Unread postby sam » Tue May 17, 2022 9:02 pm

Hi there,

I guess you have you watched my video about this subject? https://www.isotropix.com/learn/tutoria ... emystified

That seems about right. So when you set 16 material samples + 16 light samples and shading oversampling to 100 % each refinement pass will have 16 MS + 16 LS (minimum because I'm not counting bounces etc...) so it's up to 512 (Camera max refinement passes) * (16 MS + 16 LS)

I know it can get very convoluted because for historical reasons the same interface manages fixed amount of samples, adaptive antialiasing, and shading oversampling. To be honest with you, I'm not super happy with it. It requires a too good understanding of how the path tracer works to be able to fine tune render settings to improve render times. But, that was really the best compromise we could have done without changing the whole rendering interface (integrator, materials and lights). That's the reason why we changed all of that in Angie.
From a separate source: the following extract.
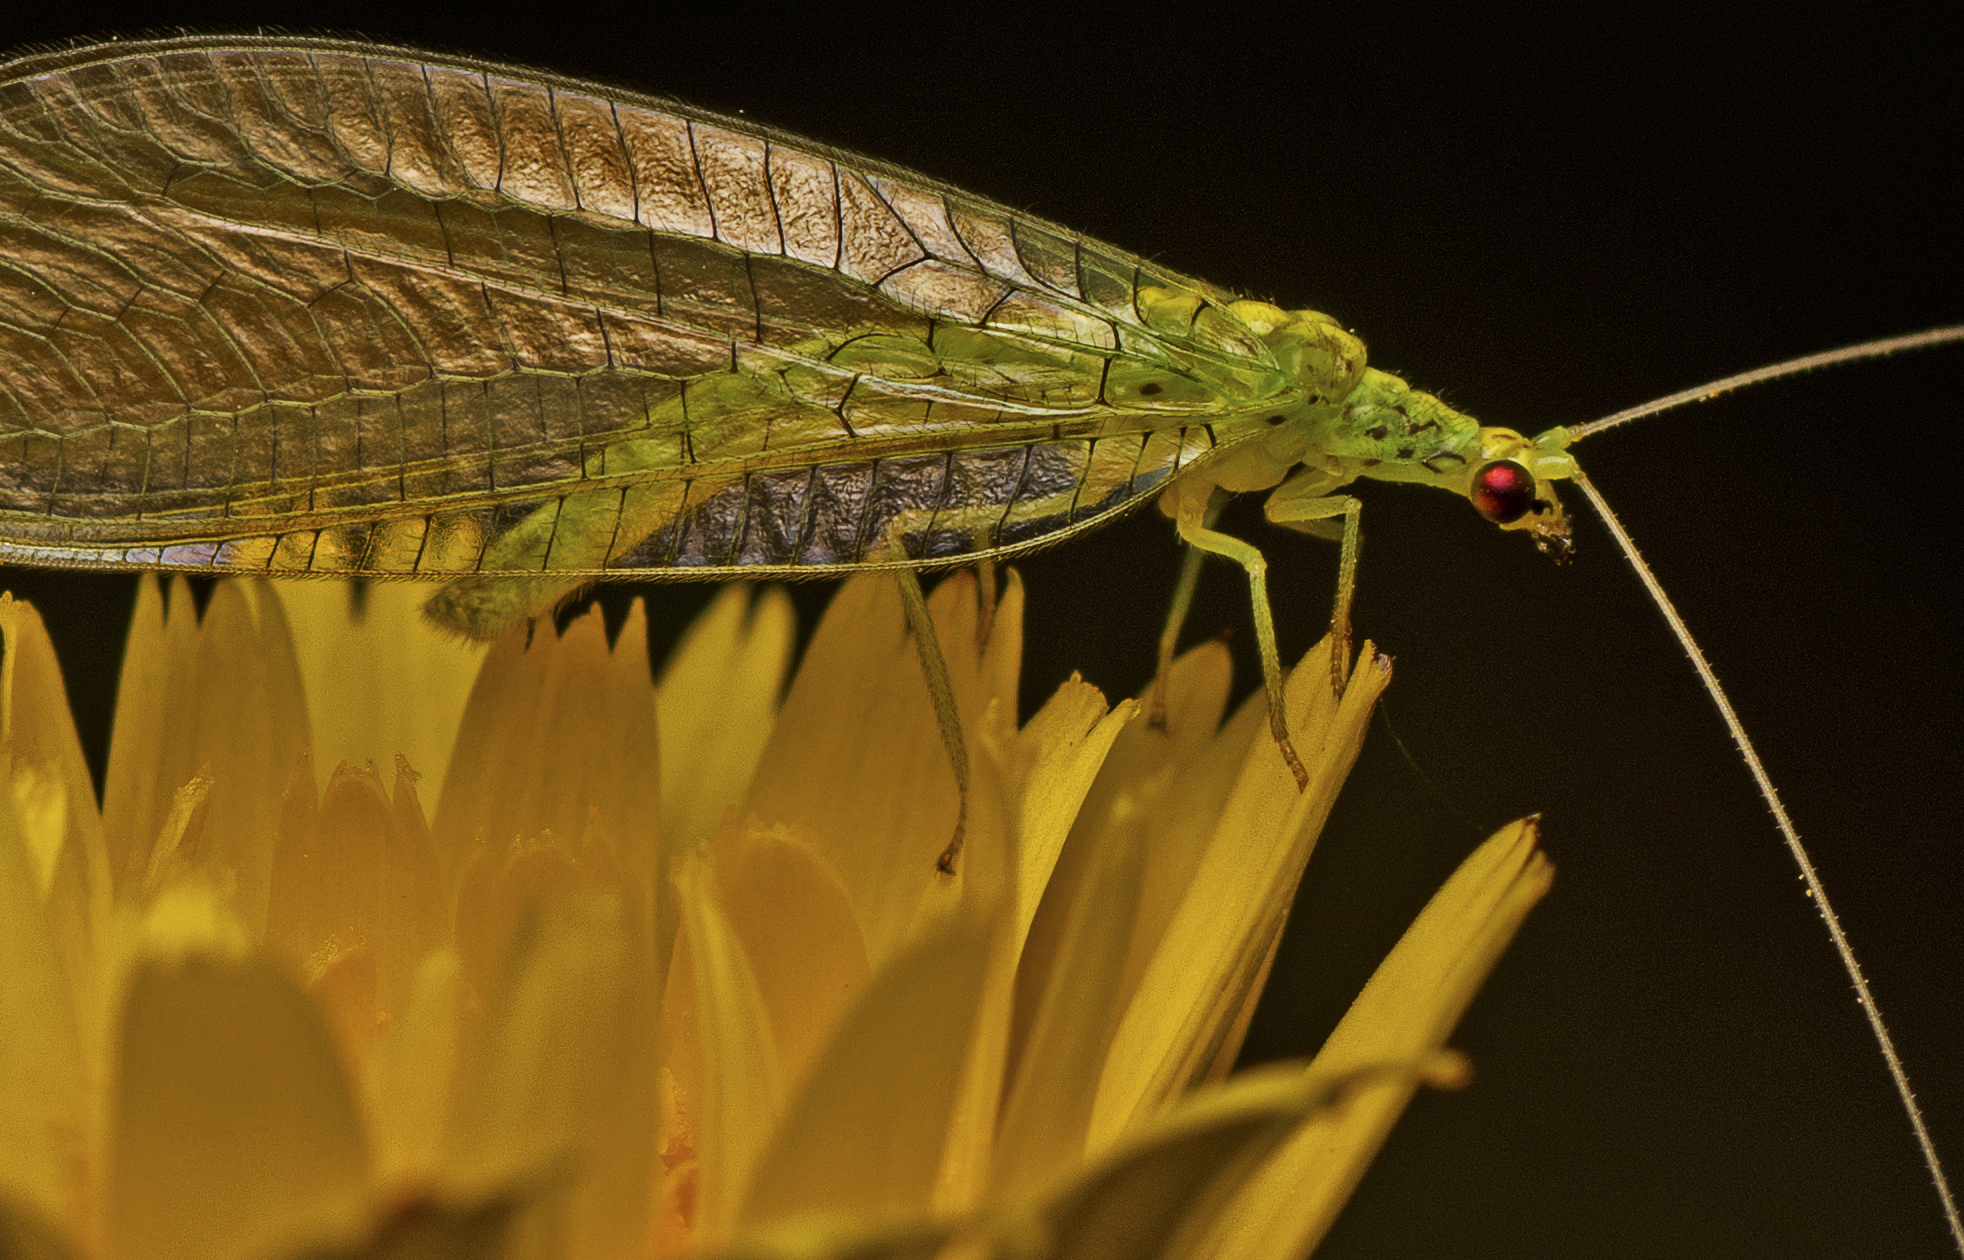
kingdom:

It is WAY more simple :)

So yeah, if you want to fully control manually (while benefiting from the noise threshold) what you suggest is what I would do (on the materials directly of course).

Just that catch is that if you have multiple lobes of the same types (multiple glossy for example) the actual number of samples allocated to them will be split across them using importance sampling. There's no oversampling between lobes of the same types. At least that's not directly possible. Hoping I'm making sense.